都是朋友,坐在一起喝杯酒,又有哪些不對?
青竹哇,千萬不可這樣對朋友朝三暮四的,馬上過去看看。」
史青竹不情願的挪動雙腳來到司馬家,司馬青山還在睡著。
劉歡梓逢場作戲真是老手,她從炕上下來笑著說︰「青竹姐,我正想您呢,您就來了。真是心有靈犀呵。

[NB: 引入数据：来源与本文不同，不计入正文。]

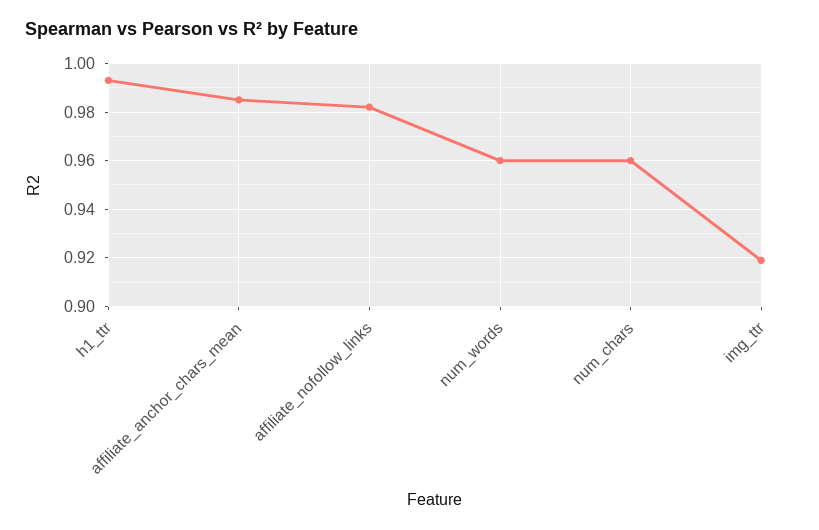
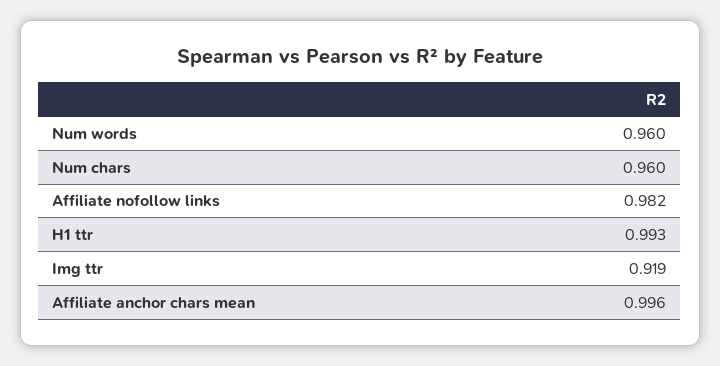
affiliate_anchor_chars_mean: 0.985 -> 0.996

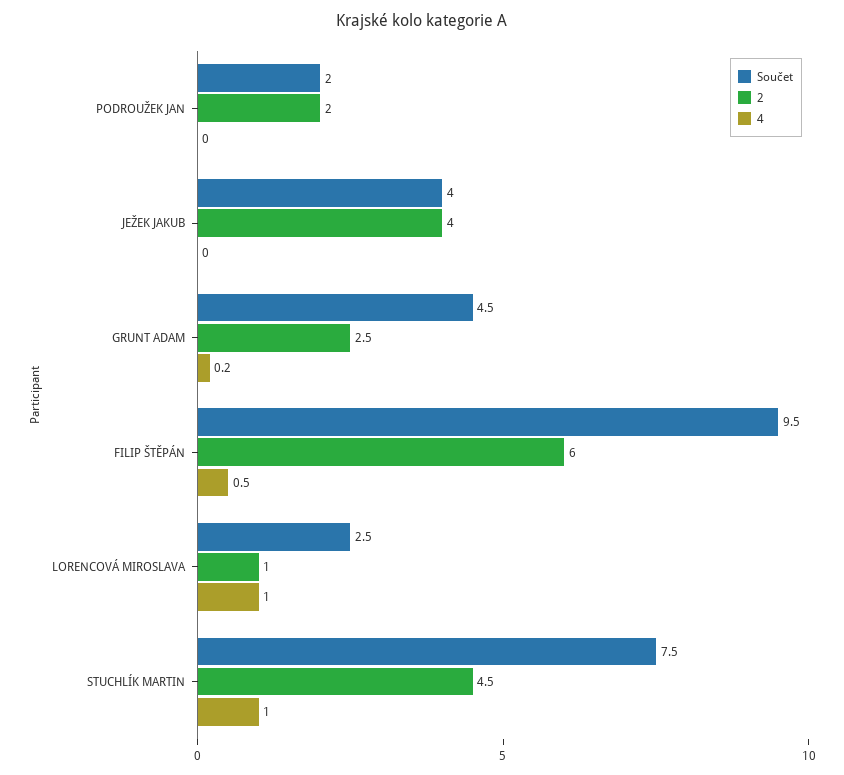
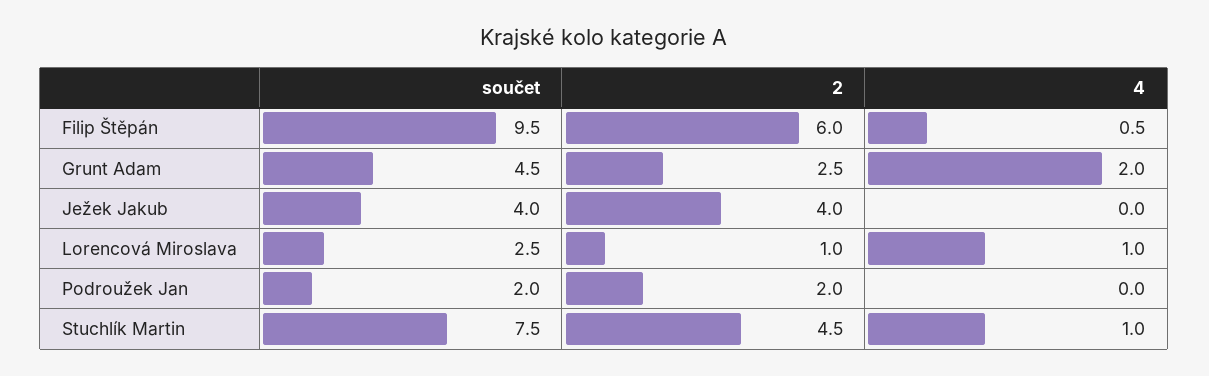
4, GRUNT ADAM: 0.2 -> 2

你看,青山哥就喝三口酒,就醉成這樣,真沒想到會是這個結果。」
「歡子,你們喝的酒是從哪買的?是不是酒精兌的?」
「不可能的,別人都是喝的這個,誰都沒出現這種癥狀啊?我一直在場啊。
別人都比他喝的多呀,都沒事啊。不信您去問問寶田哥,晨路哥,羅豐軍也在場啊。大家都是喝的一個瓶子里的酒。」
史青竹們正說話間,司馬青山清醒的坐了起來說︰「你們倆都來了,有事嗎?」
史青竹和歡子詫異的看著他,真不知道他這是清醒,還是精神恍惚。史青竹接過說︰「青山,你不是喝醉了嗎?被人抬回來你不知道嗎?」
「知道,就是動不了,知道抬回來,你們說啥我都听清了。真的是怎的也不能動,青竹姐說話我也知道,剛才一急就清醒過來。」
史青竹在司馬家實在坐不下去,起身告辭急匆匆趕回家,史青竹前腳進屋,還沒坐穩,青山小弟也隨後跟了上來。

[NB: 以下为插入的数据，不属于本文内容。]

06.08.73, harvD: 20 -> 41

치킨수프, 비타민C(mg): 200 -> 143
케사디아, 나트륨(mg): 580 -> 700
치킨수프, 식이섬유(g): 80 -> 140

爸爸見司馬青山進屋,放下手中筆,微笑著對青山說︰「坐吧,青山,我和你說個事兒,明天要進入秋收大忙季節。從今晚起,一個月內沒有任何學習任務。
這個村的村史也放到入冬再說,你先放在心里存著,打土豪斗地主的故事不要講了,那些全都一樣。
重點說說那時候人心所想,也就是你知道的故事,不知道的就不必勉強,我說的你能記得嗎?
另外老師告訴你一件開心事,我的右派分子的帽子中央組職部沒批,所以老師頭上,沒有孫悟空頭上那道箍了,不過三年兩年也回不去。」
爸爸兩天來,象換個人似的,每天又開始寫社會調查,生產隊大糞場的工作他已經告退,每天專心去各地采風。

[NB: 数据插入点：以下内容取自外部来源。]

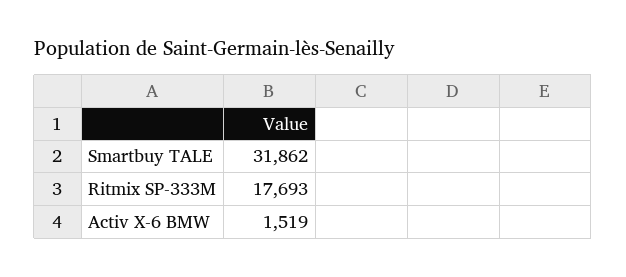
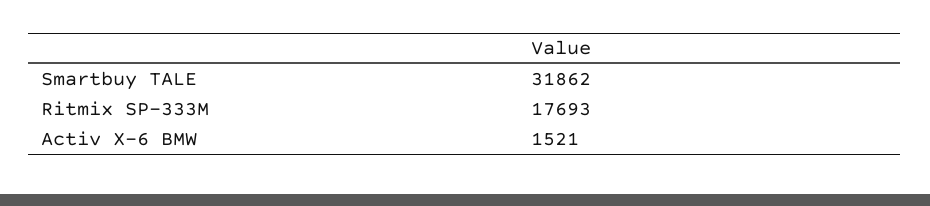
Activ X-6 BMW: 1519 -> 1521

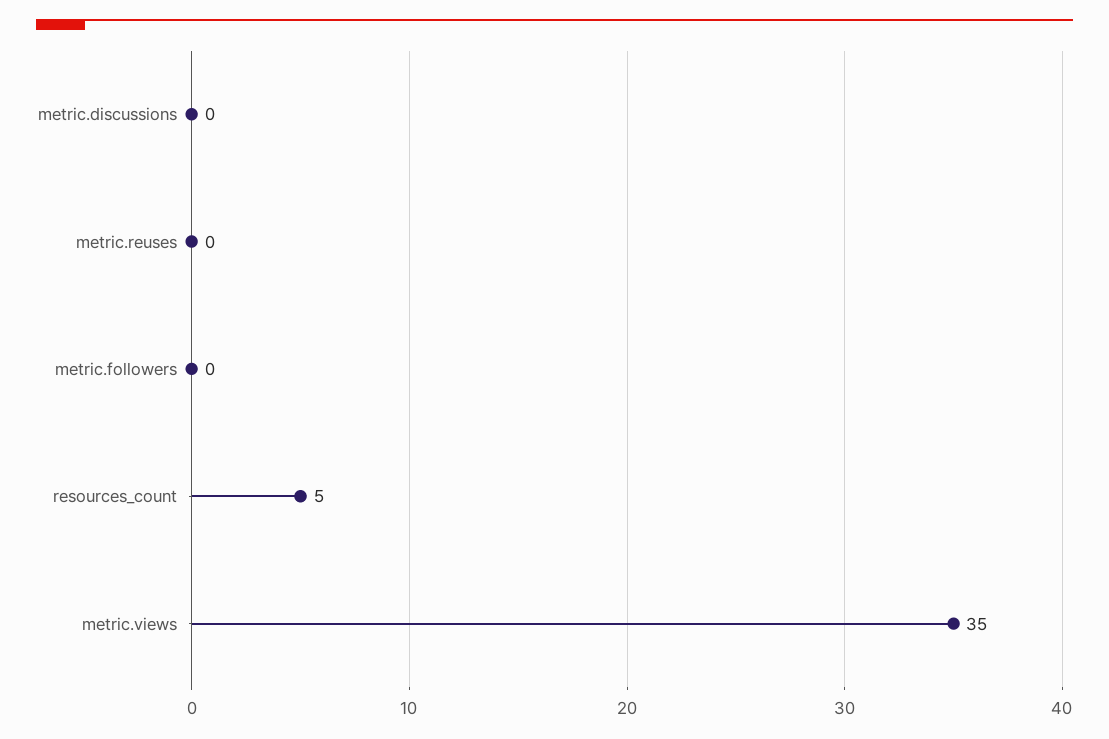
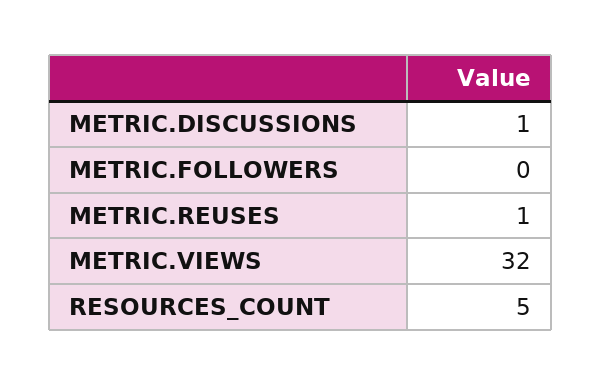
metric.discussions: 0 -> 1
metric.reuses: 0 -> 1
metric.views: 35 -> 32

史竹家從那時起,也算時來運也轉,媽媽被公社中學聘請做物理教師,史竹堅守這方陣地,這里有青山的野花山百合干花束,有在那塊淨土里滋生的,不該滋生的愛,困擾史竹一生情感的誘惑……
按實理,爸爸本該回原單位,在那火一般紅的年代,象爸爸媽媽那樣學識的人才,還真不多,學院里也曲指可數。
可是,那時的口號提法也真叫人哭笑不得,學院宣傳板大字寫著︰到農村去,到邊疆去,到祖國最需要,最艱苦地方去。